One of the significant tax benefits of a life insurance contract is that, for purposes of determining the taxable amount of proceeds received under the contract on distributions or surrender, the investment in the contract includes the aggregate amount of premiums, unreduced by the cost of insurance provided (IRC section 72(c)). In a recent Chief Counsel advice letter (CCA), the IRS seems to have ignored this basic tax rule and effectively treated a policyholder as taxable on the cost of insurance. However, the adverse result might have been avoided by a little tax planning.
In CCA 200504001 (Oct. 12, 2004), the IRS concludes that damages received from an insurance company in settlement of a class action lawsuit are includible in gross income to the extent that they exceed the policyholder’s basis in the life insurance policies.
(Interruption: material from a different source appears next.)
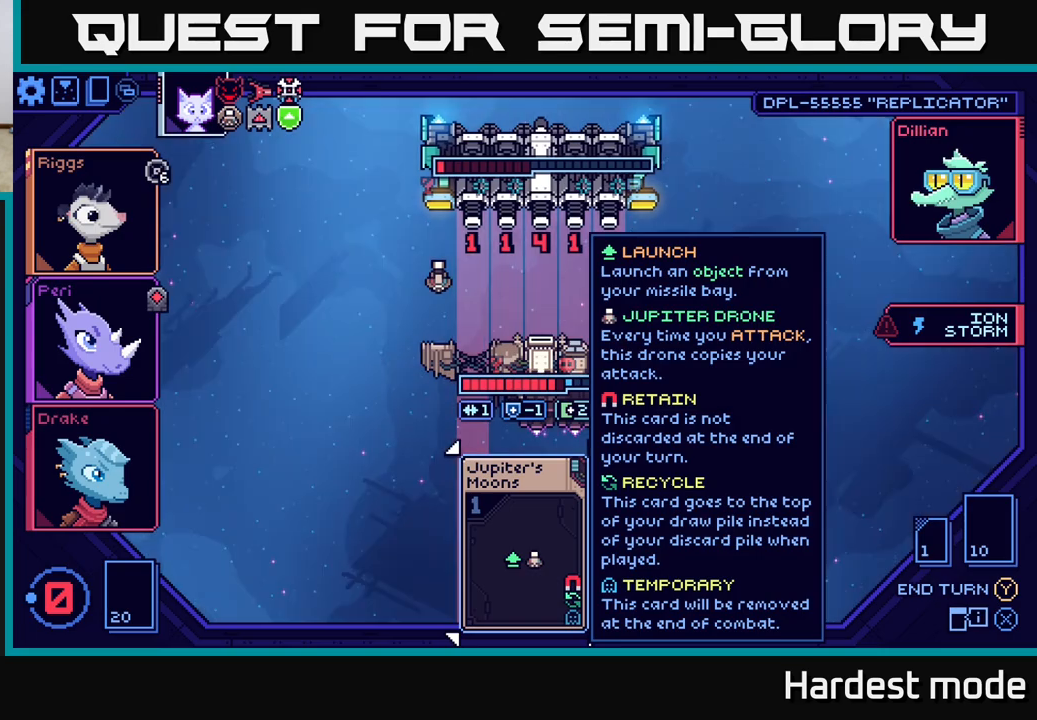
{"buttons": [], "left_stick": "center", "right_stick": "center", "events": []}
However, rather than use the investment in the contract under section 72 to determine the basis and apply section 1035, the IRS used a section 1001 analysis and determined the basis for this purpose as being the premiums paid, reduced by the cost of insurance provided, as well as by amounts previously received and not included in income. In the CCA, a woman policyholder held two life insurance policies
issued by the same insurance company. The first policy, which was on her former husband’s life, was converted to a policy with a lower face amount (the company encouraged her to do so by erroneously saying that she would not incur any additional premiums). The second policy, on her own life, was surrendered. A class action suit was brought against the insurance company with claims that the company induced the policyholder to surrender, borrow against or otherwise withdraw values from the policies by misrepresenting the financial effect of such transactions and failing to disclose that such switches were against the policyholder’s best interest. As part of the class action settlement, the policyholder was awarded damages, a portion of which was interest. The policyholder in the CCA filed a return, reporting the entire amount of damages as income and later amended her return seeking a refund, arguing that the portion of the damages in excess of interest represented the recovery of out-of-pocket expenses for premiums. The CCA concludes that the damages received by the policyholder with respect to the policy on her former husband’s life (the first policy) are not includible in her gross income to the extent they exceed her “basis” in the insurance policy, as defined above. With respect to damages attributed to the policy on her own life (the second policy), the CCA concludes that all amounts are included in the policyholder’s gross income because the policy was surrendered.